Berikut adalah langkah-langkah praktis menjaga kesegaran buket bunga selama perjalanan jauh:
1. Gunakan Teknik "Water Bag" Darurat pada Ujung Tangkai Penyebab utama bunga layu di perjalanan adalah hilangnya asupan air pada tangkai. Sebelum berangkat, bungkus bagian bawah tangkai bunga menggunakan kapas atau tisu tebal yang telah dibasahi air hingga cukup lembap, lalu lapisi dengan plastik dan ikat menggunakan karet gelang. Teknik water bag sederhana ini akan terus memberikan hidrasi pada bunga selama berjam-jam tanpa perlu khawatir airnya akan tumpah dan mengotori kendaraan Anda.
2. Perhatikan Posisi Meletakkan Bunga di Dalam Kendaraan Posisi penyimpanan selama perjalanan sangat menentukan bentuk fisik rangkaian bunga.
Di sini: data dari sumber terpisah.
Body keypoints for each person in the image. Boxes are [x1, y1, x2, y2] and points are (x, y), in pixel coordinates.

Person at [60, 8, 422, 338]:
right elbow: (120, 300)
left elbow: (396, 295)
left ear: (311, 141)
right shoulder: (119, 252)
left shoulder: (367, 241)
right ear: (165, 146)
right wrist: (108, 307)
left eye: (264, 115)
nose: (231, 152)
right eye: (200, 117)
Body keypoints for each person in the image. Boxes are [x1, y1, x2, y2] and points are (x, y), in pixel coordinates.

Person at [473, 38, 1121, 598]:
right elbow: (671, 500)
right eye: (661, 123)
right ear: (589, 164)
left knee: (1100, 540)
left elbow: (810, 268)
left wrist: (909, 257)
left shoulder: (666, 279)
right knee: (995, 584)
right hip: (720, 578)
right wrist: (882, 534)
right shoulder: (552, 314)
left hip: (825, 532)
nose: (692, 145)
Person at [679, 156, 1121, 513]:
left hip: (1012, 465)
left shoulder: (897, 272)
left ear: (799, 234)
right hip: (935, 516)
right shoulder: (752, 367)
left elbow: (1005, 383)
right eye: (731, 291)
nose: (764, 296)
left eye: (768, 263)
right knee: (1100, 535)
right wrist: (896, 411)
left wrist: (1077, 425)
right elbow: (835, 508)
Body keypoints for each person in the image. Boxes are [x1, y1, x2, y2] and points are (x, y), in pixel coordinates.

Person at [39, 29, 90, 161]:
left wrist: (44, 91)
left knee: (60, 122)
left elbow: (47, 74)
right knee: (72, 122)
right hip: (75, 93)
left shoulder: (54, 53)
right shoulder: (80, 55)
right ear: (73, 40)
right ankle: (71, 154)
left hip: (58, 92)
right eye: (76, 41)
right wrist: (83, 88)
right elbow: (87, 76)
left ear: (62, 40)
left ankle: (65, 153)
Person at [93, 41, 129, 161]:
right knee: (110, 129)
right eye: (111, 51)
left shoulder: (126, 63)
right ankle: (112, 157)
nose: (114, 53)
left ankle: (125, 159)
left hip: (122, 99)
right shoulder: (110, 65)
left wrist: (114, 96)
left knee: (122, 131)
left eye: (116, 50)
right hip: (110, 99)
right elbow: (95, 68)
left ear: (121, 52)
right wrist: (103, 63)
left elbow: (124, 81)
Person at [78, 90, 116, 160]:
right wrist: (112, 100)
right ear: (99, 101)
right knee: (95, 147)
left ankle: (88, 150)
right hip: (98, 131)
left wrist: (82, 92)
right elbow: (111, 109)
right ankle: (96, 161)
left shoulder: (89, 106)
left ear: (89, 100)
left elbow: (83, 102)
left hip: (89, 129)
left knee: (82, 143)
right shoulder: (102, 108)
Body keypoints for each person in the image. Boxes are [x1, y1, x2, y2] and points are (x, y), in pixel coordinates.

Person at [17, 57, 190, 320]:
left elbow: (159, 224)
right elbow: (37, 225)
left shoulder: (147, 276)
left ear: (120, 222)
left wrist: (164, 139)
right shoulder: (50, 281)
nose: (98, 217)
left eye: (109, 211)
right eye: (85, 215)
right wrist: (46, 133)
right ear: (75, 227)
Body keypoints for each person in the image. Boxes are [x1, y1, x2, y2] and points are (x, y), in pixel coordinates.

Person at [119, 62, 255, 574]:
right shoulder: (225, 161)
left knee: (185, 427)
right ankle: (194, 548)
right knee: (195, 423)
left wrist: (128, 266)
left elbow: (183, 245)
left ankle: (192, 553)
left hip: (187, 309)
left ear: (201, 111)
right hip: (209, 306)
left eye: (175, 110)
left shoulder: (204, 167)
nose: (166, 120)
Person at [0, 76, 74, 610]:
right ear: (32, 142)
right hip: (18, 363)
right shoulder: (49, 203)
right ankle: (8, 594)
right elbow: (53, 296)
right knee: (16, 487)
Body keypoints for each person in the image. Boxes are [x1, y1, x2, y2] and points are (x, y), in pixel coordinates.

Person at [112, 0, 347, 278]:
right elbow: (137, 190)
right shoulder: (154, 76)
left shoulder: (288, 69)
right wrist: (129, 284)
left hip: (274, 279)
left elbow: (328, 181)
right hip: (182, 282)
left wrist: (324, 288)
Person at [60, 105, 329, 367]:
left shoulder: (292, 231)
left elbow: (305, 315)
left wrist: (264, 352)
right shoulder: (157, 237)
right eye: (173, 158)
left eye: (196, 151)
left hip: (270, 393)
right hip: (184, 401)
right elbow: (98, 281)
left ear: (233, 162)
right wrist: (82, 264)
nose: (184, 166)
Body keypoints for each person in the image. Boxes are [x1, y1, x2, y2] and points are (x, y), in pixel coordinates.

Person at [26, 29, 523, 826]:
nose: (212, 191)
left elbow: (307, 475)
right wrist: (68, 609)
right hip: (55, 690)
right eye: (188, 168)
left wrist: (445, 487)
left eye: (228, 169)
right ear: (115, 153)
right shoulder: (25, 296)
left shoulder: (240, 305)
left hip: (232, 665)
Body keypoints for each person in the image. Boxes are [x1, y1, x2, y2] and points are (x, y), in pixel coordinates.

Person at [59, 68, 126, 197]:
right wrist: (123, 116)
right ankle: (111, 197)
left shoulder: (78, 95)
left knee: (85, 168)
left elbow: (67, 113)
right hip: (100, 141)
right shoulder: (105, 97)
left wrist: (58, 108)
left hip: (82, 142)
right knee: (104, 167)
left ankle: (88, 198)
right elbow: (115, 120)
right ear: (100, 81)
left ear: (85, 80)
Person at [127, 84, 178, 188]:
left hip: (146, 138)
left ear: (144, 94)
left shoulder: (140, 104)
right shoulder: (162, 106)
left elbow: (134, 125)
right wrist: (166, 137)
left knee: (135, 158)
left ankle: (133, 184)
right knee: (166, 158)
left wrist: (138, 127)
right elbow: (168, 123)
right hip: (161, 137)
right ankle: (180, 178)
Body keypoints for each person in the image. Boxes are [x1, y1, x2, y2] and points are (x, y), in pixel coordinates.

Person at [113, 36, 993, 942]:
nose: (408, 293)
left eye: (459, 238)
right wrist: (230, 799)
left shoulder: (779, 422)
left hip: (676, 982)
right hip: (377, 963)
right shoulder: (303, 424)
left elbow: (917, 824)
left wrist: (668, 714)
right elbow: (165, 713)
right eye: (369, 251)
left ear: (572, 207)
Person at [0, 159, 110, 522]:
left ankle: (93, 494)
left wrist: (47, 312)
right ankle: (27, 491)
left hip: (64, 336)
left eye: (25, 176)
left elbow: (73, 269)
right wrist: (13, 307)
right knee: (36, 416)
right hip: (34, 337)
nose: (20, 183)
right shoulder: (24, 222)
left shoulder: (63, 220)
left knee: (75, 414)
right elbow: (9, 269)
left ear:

Selalu letakkan buket bunga dalam posisi tegak atau sedikit bersandar condong ke atas, dan amankan posisinya di lantai mobil atau di atas kursi agar tidak bergeser saat kendaraan mengerem mendadak. Hindari menumpuk barang lain di atas buket atau menjejalkannya di bagasi belakang yang tertutup rapat, kedap udara, dan cenderung memiliki suhu sangat panas.
3. Atur Suhu Kabin dan Hindari Paparan Sinar Matahari Langsung Bunga sangat menyukai suhu ruangan yang dingin dan stabil. Selama berada di dalam mobil, pastikan pendingin udara (AC) menyala dengan baik dan posisikan buket di area yang sejuk, namun tidak terkena hembusan angin AC secara langsung karena bisa membuat kelopak bunga cepat kering. Selain itu, pastikan buket terhindar dari paparan sinar matahari langsung yang menembus kaca jendela mobil, karena panas yang terperangkap dapat memicu pembusukan sel bunga secara cepat.